On songs from the show and jazz label Club 44 Monheit who hails from New York and emerged as a jazz star in the late-1990s reaching peak visibility later on Sony 2004 album Taking a Chance on Love from which ‘Dancing in the Dark’ was Grammy nominated has already created a strong body of work for her ”new” label home given that Come What May just like this worked well. But that album got lost a bit as the world came out of lockdown and deserved more plaudits and attention. Let’s draw a veil over the Christmas collection The Merriest.
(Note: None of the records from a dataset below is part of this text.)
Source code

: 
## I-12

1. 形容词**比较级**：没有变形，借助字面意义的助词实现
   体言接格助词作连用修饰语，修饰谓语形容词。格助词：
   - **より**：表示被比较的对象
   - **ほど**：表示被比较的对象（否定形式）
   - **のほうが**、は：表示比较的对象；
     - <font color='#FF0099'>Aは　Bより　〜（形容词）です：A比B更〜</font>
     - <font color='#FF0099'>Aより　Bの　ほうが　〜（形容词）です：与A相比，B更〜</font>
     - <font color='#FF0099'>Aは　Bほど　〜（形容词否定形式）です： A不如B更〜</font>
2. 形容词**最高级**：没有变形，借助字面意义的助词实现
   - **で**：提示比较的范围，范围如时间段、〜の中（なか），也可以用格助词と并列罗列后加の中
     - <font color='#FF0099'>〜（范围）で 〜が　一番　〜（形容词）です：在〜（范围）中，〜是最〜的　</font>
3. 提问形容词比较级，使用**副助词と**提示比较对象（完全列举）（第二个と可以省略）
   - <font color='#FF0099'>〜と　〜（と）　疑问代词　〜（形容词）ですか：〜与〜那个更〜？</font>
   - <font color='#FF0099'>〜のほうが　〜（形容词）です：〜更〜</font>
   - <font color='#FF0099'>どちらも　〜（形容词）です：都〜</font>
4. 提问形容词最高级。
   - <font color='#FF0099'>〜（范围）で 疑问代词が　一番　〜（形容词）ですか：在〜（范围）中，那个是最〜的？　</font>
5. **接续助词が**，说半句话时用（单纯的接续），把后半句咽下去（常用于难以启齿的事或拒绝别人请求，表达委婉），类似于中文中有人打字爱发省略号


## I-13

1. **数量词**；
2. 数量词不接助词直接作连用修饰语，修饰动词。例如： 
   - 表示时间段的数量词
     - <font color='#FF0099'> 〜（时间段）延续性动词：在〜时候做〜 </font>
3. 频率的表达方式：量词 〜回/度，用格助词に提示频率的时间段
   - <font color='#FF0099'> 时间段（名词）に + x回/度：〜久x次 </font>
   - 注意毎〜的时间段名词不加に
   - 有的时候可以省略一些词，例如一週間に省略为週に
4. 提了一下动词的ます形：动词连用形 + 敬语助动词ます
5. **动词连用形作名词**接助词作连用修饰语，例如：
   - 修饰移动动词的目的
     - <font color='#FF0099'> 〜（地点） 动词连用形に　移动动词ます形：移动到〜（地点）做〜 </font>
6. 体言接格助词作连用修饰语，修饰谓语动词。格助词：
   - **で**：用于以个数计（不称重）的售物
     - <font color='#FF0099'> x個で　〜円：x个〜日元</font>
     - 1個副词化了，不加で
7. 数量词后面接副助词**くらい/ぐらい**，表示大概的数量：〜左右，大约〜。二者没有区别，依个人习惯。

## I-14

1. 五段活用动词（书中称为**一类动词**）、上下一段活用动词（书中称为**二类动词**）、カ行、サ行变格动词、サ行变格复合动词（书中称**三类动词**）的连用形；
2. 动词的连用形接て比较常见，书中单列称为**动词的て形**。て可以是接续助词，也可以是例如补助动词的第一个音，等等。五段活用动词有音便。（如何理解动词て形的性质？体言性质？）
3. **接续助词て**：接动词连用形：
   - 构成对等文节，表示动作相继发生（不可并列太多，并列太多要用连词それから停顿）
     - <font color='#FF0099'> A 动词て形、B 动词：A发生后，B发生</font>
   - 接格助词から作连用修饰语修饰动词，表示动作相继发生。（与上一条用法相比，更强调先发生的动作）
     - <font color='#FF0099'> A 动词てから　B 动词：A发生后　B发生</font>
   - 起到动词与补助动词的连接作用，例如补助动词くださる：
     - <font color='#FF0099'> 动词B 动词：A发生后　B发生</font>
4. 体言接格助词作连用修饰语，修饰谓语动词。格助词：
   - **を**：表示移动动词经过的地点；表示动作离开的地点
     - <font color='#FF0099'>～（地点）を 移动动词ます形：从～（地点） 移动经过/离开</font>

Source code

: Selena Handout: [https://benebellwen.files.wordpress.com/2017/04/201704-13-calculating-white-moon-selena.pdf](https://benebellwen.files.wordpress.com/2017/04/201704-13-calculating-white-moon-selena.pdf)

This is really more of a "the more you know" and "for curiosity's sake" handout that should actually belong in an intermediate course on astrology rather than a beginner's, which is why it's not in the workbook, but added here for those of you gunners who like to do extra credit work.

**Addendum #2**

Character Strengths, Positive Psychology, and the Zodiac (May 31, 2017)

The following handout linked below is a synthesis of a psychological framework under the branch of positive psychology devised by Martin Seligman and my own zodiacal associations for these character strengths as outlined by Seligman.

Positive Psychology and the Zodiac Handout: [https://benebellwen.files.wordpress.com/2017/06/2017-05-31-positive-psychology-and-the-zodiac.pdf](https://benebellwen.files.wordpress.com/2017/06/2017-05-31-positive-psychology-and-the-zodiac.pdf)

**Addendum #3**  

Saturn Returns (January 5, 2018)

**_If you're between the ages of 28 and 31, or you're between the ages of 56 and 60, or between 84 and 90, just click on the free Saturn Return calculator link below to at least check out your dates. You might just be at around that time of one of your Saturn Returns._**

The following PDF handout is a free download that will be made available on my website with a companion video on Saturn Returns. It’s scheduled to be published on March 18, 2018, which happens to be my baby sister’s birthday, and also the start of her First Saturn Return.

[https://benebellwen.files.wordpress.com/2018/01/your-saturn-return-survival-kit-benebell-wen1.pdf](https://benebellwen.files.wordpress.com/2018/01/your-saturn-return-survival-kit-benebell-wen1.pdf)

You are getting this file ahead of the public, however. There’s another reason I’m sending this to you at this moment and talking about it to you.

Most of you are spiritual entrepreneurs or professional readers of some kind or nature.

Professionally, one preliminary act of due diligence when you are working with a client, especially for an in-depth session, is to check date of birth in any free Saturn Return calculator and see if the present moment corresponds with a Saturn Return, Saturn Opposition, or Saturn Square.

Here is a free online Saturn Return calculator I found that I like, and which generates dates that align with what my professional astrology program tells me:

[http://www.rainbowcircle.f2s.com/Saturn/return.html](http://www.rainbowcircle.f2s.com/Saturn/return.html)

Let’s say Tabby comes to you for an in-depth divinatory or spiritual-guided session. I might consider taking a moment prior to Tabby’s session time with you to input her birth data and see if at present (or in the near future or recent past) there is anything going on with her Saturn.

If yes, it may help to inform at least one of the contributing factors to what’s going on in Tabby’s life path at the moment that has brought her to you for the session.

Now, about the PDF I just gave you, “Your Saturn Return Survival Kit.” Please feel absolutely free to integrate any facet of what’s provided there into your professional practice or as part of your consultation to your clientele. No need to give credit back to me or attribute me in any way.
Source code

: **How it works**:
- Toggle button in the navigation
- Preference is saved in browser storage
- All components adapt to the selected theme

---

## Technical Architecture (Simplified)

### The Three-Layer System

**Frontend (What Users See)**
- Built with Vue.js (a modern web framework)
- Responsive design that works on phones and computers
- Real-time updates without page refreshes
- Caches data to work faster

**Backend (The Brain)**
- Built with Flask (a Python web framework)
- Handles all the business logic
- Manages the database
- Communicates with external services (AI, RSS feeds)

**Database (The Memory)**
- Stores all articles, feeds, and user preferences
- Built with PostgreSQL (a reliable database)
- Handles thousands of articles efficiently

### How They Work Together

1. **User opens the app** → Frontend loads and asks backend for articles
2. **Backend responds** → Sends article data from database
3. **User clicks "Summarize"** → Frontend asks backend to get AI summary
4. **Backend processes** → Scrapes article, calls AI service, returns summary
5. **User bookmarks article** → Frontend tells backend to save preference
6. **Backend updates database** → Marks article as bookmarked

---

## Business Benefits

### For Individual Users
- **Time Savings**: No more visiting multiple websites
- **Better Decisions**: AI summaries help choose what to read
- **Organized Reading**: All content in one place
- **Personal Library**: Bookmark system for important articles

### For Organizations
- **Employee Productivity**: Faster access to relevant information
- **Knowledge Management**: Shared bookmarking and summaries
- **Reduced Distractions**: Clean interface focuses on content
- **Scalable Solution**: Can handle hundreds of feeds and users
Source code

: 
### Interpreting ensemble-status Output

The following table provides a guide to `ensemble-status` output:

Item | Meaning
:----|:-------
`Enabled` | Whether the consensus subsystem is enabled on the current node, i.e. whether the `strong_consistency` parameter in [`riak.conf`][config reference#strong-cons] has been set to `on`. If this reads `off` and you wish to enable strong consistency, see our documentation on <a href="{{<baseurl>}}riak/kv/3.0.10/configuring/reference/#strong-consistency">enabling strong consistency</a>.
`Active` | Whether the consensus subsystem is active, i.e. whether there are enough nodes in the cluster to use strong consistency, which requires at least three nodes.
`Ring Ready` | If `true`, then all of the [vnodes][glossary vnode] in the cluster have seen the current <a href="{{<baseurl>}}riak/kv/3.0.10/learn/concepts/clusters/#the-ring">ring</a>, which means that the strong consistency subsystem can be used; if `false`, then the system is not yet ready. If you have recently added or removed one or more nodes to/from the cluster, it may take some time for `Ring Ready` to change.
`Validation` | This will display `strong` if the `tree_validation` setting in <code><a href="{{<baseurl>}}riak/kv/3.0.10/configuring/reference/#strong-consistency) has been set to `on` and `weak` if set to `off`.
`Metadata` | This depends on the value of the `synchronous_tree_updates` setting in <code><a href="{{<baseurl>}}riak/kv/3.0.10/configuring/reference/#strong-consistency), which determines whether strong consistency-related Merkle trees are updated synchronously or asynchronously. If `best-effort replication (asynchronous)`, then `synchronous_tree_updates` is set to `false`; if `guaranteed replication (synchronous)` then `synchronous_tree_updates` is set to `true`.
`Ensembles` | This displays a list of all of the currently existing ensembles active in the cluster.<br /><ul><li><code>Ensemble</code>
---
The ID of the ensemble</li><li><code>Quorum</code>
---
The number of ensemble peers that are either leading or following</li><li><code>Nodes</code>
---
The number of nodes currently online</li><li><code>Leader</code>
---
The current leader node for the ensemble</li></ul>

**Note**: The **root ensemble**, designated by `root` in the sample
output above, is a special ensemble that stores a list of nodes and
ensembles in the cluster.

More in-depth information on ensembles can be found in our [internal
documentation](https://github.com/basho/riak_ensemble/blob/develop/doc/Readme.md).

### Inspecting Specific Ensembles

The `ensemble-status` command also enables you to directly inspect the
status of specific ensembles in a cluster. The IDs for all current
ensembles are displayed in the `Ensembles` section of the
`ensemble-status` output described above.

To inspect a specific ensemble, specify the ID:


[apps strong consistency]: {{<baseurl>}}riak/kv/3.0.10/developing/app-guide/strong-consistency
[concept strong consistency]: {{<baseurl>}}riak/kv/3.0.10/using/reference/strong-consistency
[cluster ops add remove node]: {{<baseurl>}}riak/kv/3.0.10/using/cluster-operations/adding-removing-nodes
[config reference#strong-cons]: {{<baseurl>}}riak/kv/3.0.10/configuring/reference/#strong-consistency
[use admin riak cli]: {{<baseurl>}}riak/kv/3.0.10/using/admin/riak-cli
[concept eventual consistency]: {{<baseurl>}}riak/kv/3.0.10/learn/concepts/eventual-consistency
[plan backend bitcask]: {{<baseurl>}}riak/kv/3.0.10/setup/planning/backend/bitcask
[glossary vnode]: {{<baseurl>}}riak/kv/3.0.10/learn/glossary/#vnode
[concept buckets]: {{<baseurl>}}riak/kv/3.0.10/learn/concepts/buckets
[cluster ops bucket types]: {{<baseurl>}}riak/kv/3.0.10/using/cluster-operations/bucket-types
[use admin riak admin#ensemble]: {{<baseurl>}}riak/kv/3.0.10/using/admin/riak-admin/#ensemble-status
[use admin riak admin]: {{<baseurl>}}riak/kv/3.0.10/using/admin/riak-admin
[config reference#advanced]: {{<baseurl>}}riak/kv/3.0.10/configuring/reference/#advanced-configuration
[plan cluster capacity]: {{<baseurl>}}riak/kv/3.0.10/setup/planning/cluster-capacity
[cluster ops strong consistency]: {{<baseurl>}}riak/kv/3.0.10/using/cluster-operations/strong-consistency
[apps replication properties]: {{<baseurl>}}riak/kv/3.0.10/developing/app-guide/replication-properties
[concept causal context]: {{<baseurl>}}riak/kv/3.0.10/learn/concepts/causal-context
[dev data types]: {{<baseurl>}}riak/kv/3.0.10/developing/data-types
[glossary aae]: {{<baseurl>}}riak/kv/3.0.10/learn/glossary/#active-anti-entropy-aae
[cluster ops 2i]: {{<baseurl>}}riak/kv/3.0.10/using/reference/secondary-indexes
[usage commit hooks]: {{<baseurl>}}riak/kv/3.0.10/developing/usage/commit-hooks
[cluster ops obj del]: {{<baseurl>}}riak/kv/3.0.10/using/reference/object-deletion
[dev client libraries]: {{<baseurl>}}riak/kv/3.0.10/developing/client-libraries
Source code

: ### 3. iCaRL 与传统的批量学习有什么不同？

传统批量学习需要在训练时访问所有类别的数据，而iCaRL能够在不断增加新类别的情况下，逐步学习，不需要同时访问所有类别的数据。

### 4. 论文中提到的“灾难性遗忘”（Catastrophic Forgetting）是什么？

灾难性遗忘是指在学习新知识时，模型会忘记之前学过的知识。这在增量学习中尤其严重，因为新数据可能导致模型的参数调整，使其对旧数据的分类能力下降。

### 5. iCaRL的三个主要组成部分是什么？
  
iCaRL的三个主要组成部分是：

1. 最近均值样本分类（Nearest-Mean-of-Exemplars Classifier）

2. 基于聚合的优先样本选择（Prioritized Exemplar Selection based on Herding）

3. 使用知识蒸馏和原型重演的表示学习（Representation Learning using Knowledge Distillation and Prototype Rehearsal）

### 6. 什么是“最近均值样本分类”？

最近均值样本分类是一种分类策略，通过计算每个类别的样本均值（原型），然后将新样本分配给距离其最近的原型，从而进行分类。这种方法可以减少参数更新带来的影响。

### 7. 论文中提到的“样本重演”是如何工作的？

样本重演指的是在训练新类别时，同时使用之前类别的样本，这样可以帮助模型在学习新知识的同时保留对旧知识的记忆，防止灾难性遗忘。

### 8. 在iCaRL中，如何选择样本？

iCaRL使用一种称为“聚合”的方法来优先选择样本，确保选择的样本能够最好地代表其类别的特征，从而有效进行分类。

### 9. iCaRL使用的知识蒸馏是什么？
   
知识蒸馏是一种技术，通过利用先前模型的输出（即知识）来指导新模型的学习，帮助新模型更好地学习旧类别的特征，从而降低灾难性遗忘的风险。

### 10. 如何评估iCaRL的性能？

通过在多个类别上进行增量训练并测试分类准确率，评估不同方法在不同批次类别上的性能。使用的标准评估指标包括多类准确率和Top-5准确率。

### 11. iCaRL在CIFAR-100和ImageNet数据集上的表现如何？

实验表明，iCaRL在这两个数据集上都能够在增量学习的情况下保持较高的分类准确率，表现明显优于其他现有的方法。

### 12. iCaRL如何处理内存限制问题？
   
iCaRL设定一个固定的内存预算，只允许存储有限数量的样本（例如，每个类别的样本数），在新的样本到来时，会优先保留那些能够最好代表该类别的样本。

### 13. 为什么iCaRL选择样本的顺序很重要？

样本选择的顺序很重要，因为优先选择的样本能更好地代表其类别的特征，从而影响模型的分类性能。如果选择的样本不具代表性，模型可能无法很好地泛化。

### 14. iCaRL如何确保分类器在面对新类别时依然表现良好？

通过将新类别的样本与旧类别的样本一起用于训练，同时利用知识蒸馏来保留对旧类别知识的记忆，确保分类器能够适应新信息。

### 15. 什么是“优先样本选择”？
Like most Yuletide fare it did nothing for us.

Safer in cages singing when she’s told?

■ Features Jane’s husband Rick Montalbano on drums
■ Max Haymer on piano
■ Karl McComas Reichl on double bass best heard in his break on the peppy ‘Too Close for Comfort’
■ Kevin Winard and Tiki Pasillas on percussion
■ Joel Frahm on saxophone
■ The Nashville Recording Orchestra

While it’s rhetorical to riff on the lyrics of the most notable song of the album certainly Monheit has not taken the easy route at any point. There’s nothing to suggest she’s ”safer in cages singing when she’s told” unless of course you are allergic to jazz vocals as a preset biased position.

That ”demon barber of Fleet Street” number is Stephen Sondheim’s delightful ‘Green Finch and Linnet Bird’ from the late-1970s era music theatre work Sweeney Todd covered very nicely but not so satisfyingly by Camila Meza on 2016’s Traces which is the only jazz adjacent version within the last decade we can think of.

What a line: ‘if I cannot fly let me sing’. And certainly with Monheit you get that joy in what she does and a compulsion to express herself clothed in such classic material that while vintage does not seem in her hands unlike some at all fogey-ish.

Through the looking glass

Frahm in the frame

Including ‘Young and Foolish’ and ‘Too Close for Comfort’ are perhaps more obvious.

A better choice is Alice in Wonderland Disney 1950s movie song ‘In A World of My Own’ covered by Kat Edmonson found on Dreamers Do a few years ago in a corny but fun Andrews Sisters-meets-Hawaii version of the Sammy Fain/Bob Hilliard rarity.

Monheit’s version is exuberantly decorated by loquacious Joel Frahm sax contributions who I suppose is like the ”babbling brook” the lyrics speak of. And I liked the section when Monheit scats in the fast samba section.

Frahm is mentioned a good deal in the early career sections of Brad Mehldau’s powerful memoir Formation and has his own very daddio bebop soaked new Anzic album Lumination out at the moment which is fun and romps along like a mutha.